Arrange every line of text from the rows below as a single numbered list. Skip blank lines and leave the pictures out.
>>>>
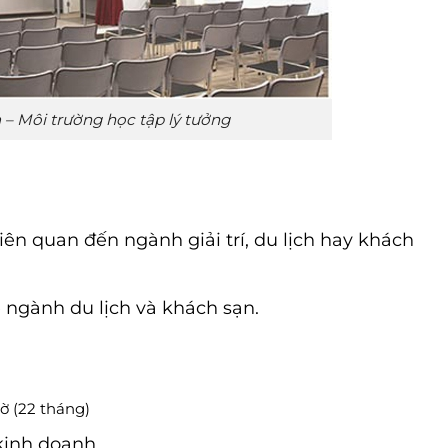
 – Môi trường học tập lý tưởng
ên quan đến ngành giải trí, du lịch hay khách
 ngành du lịch và khách sạn.
ờ (22 tháng)
 kinh doanh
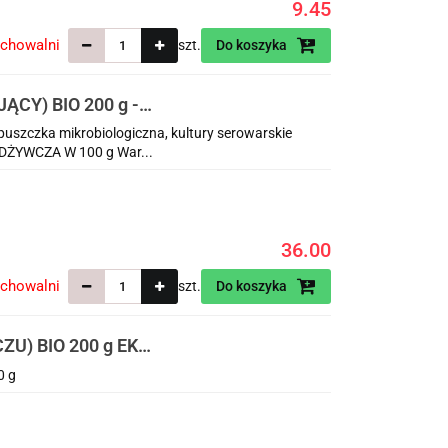
9.45
echowalni
szt.
Do koszyka
CY) BIO 200 g -
uszczka mikrobiologiczna, kultury serowarskie
ODŻYWCZA W 100 g War...
36.00
echowalni
szt.
Do koszyka
U) BIO 200 g EKO
0 g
<<<<
> [EXERCISE ANSWER]:
1.  – Môi trường học tập lý tưởng
2. ên quan đến ngành giải trí, du lịch hay khách
3.  ngành du lịch và khách sạn.
4. ờ (22 tháng)
5.  kinh doanh
6. 9.45
7. echowalni
8. szt.
9. Do koszyka
10. CY) BIO 200 g -
11. uszczka mikrobiologiczna, kultury serowarskie
12. ODŻYWCZA W 100 g War...
13. 36.00
14. echowalni
15. szt.
16. Do koszyka
17. U) BIO 200 g EKO
18. 0 g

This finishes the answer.